→ **Work request**
Starting from the line with "إلى قطر لأول مرة" and going up to and including the line with "Erfolg im Wettbewerb", copy the listing below exactly. Leave all images out.

→ **Dataset entries**
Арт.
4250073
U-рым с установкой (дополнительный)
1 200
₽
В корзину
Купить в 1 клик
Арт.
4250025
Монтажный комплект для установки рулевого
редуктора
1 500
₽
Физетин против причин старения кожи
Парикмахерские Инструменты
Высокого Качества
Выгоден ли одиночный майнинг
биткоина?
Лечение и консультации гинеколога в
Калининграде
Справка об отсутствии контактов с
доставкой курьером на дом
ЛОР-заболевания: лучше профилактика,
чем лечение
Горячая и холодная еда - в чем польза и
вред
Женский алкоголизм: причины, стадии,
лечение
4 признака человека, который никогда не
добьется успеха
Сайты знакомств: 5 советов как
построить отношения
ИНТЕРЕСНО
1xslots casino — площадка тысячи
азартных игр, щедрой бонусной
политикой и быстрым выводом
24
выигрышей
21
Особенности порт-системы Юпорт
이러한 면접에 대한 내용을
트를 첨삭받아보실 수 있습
---
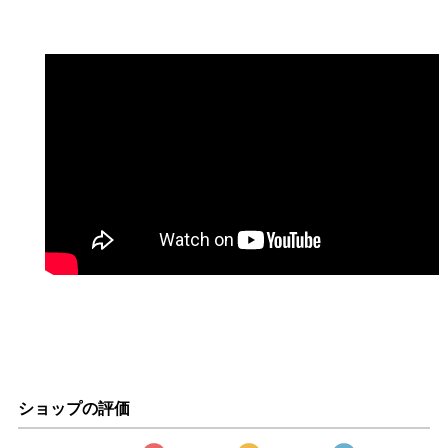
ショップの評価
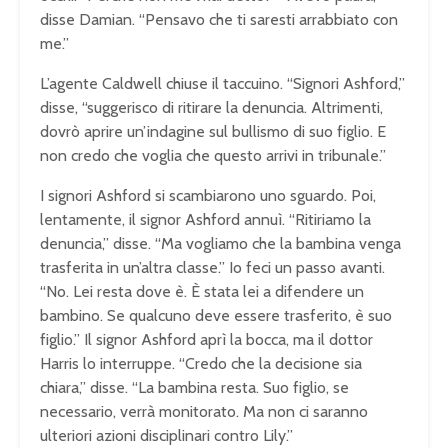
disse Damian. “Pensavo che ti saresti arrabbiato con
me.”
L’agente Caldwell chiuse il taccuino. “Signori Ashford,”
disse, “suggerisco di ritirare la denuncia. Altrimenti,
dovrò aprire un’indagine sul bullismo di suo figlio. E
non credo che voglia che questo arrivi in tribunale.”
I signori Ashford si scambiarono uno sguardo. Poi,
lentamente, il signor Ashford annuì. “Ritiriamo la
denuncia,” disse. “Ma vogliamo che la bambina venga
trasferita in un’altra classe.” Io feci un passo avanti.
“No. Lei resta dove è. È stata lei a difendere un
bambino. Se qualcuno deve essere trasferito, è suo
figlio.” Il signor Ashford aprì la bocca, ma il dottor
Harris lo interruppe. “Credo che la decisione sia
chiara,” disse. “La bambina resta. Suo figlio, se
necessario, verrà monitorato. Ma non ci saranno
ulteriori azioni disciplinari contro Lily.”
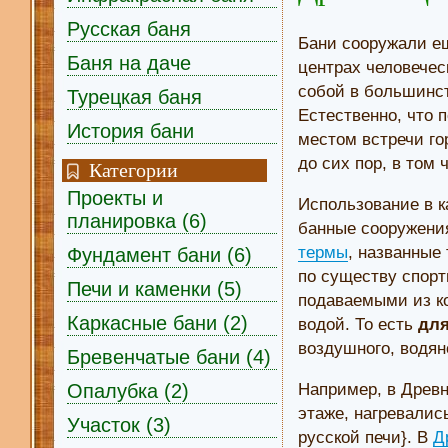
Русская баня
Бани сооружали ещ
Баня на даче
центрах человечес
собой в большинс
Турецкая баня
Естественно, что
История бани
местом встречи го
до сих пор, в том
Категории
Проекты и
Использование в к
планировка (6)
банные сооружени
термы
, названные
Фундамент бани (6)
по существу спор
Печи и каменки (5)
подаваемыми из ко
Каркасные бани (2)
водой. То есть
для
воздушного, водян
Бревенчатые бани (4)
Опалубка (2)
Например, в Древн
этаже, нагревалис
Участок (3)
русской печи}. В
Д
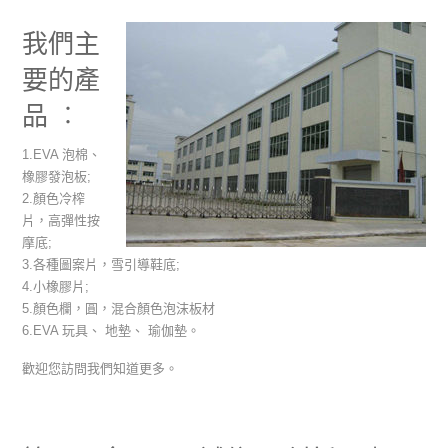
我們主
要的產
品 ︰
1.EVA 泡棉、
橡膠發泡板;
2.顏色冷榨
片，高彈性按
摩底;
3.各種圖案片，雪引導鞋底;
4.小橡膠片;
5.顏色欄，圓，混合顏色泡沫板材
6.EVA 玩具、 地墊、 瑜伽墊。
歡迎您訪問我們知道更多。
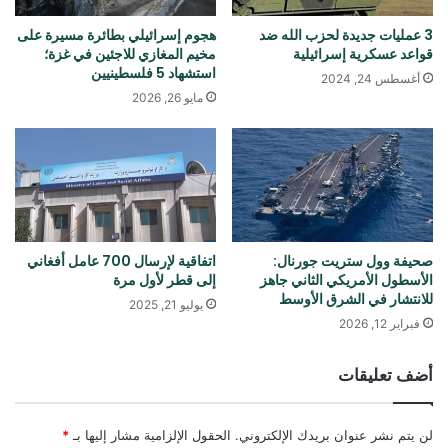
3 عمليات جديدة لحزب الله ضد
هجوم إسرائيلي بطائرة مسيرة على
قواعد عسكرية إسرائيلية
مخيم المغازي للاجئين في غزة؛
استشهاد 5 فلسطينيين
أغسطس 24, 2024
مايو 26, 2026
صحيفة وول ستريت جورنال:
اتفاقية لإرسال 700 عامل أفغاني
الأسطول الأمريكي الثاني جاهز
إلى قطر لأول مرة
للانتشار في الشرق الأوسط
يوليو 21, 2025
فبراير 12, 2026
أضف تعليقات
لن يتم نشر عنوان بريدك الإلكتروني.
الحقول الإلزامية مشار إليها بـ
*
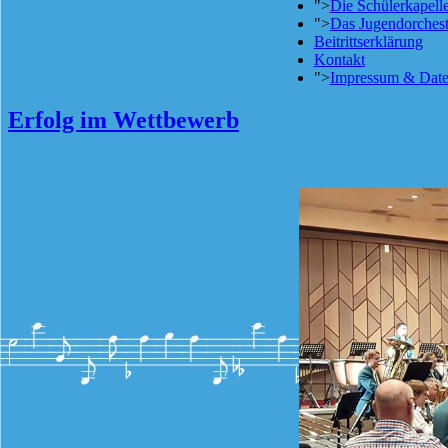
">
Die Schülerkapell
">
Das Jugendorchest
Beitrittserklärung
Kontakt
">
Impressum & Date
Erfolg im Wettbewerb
* * *
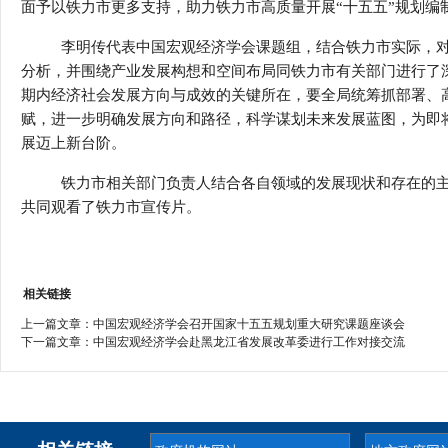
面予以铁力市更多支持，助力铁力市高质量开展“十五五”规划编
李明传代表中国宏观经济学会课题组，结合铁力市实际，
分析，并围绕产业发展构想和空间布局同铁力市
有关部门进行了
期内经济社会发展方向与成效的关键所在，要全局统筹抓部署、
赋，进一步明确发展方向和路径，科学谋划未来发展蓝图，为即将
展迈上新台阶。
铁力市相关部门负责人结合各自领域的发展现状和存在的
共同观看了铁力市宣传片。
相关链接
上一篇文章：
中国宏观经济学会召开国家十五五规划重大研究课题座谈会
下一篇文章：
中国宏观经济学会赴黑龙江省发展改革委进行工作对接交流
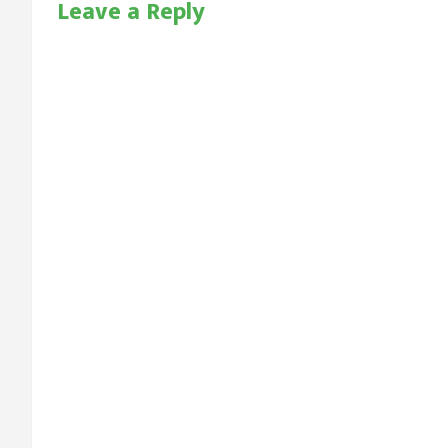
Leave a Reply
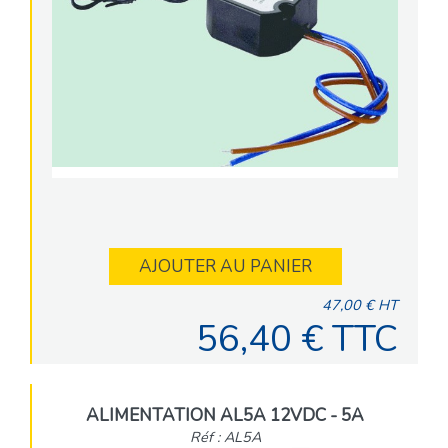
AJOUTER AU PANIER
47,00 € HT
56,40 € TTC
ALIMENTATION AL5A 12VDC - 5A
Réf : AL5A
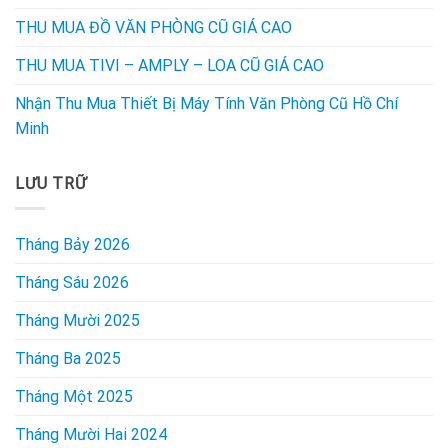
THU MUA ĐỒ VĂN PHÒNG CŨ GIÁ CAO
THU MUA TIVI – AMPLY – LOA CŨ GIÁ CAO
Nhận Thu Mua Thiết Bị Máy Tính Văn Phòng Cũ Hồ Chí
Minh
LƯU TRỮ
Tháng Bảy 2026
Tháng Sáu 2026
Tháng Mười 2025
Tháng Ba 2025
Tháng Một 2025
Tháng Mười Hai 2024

→ **Task result**
إلى قطر لأول مرة
للانتشار في الشرق الأوسط
يوليو 21, 2025
فبراير 12, 2026
أضف تعليقات
لن يتم نشر عنوان بريدك الإلكتروني.
الحقول الإلزامية مشار إليها بـ
*
">
Die Schülerkapell
">
Das Jugendorchest
Beitrittserklärung
Kontakt
">
Impressum & Date
Erfolg im Wettbewerb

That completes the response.